Elle a notamment perturbé des multinationales et des infrastructures critiques, comme les contrôles sur le site de l'accident nucléaire de Tchernobyl et les ports de Bombay et d'Amsterdam.

Parmi les entreprises touchées figuraient le pétrolier russe Rosneft, le transporteur maritime danois Maersk, le laboratoire pharmaceutique américain Merck, le spécialiste français des matériaux de construction Saint-Gobain ou encore le publicitaire britannique WPP.

En Ukraine, pays le plus touché, en guerre avec des rebelles séparatistes prorusses, les opérations des banques avaient été affectées, comme les écrans d'information du principal aéroport. Les autorités avaient évoqué une attaque sans précédent, surtout destinée à "perturber".

- Russie souvent désignée -

Londres comme Washington ont déjà, à plusieurs reprises, pointé Moscou du doigt.

La Première ministre britannique Theresa May a notamment cité en novembre 2017, outre "l'annexion illégale de la Crimée", des campagnes de "cyber-espionnage" et "l'ingérence lors d'élections".

Aux Etats-Unis, une enquête fédérale tente depuis des mois de faire la lumière sur l'ingérence russe dans l'élection présidentielle et des soupçons de collusion entre l'équipe de campagne du candidat républicain Donald Trump, élu président fin 2016, et la Russie.

Les principaux services de renseignement --CIA, NSA-- et la police fédérale (FBI) ont déjà dénoncé l'ingérence de la Russie pour favoriser la candidature de Donald Trump face à la démocrate Hillary Clinton, via les réseaux sociaux et le piratage d'informations provenant du camp démocrate.

Cette semaine, le chef du renseignement Dan Coats a prévenu que la Russie tenterait de nouveau, avec les mêmes méthodes, d'influencer les élections parlementaires américaines de novembre.

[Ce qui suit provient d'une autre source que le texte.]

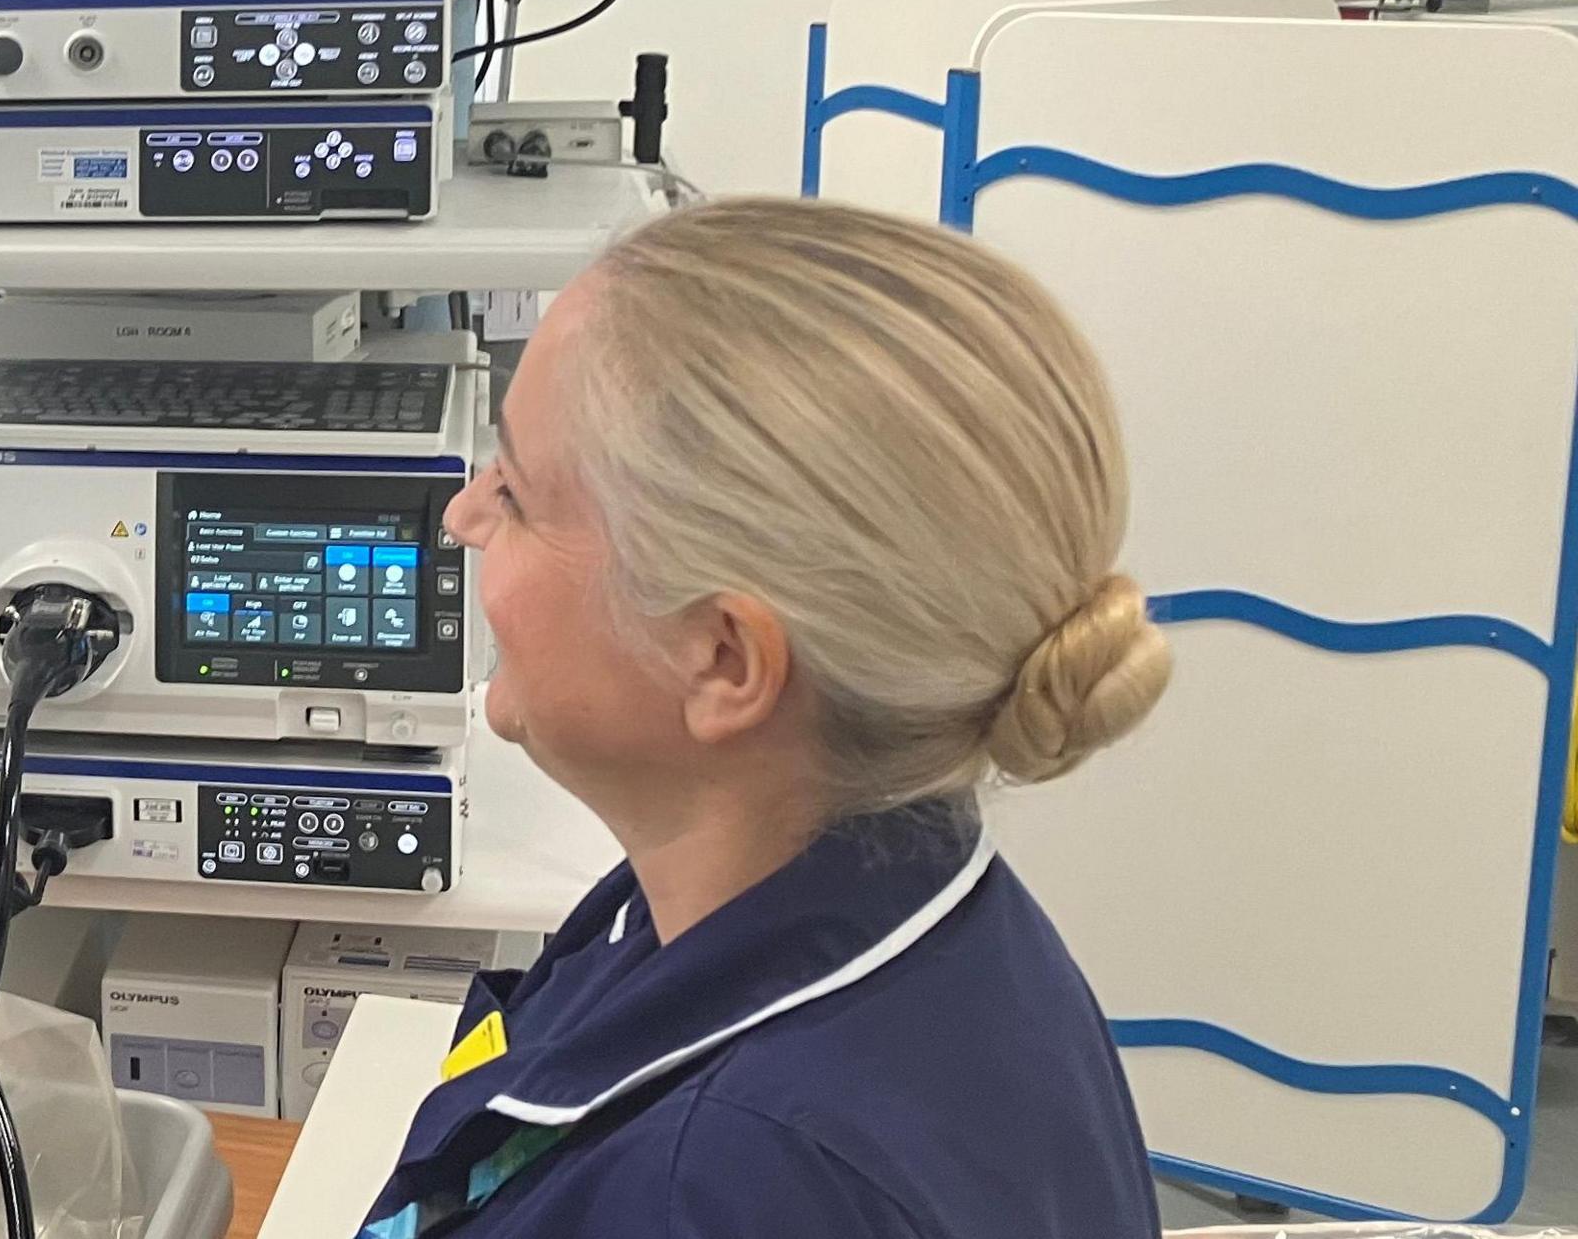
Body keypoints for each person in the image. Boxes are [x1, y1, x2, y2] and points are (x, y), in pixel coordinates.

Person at [364, 199, 1171, 1236]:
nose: (463, 514)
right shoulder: (881, 895)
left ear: (723, 658)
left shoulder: (724, 1188)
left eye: (517, 491)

Les autorités britanniques soupçonnent aussi Moscou d'avoir essayé d'influencer le référendum sur le Brexit en juin 2016 et les élections législatives un an plus tard.

Elles ont aussi accusé en octobre la Corée du Nord d'être à l'origine de l'attaque mondiale "Wannacry" survenue en mai, qui a notamment mis à mal le service public de santé britannique (NHS).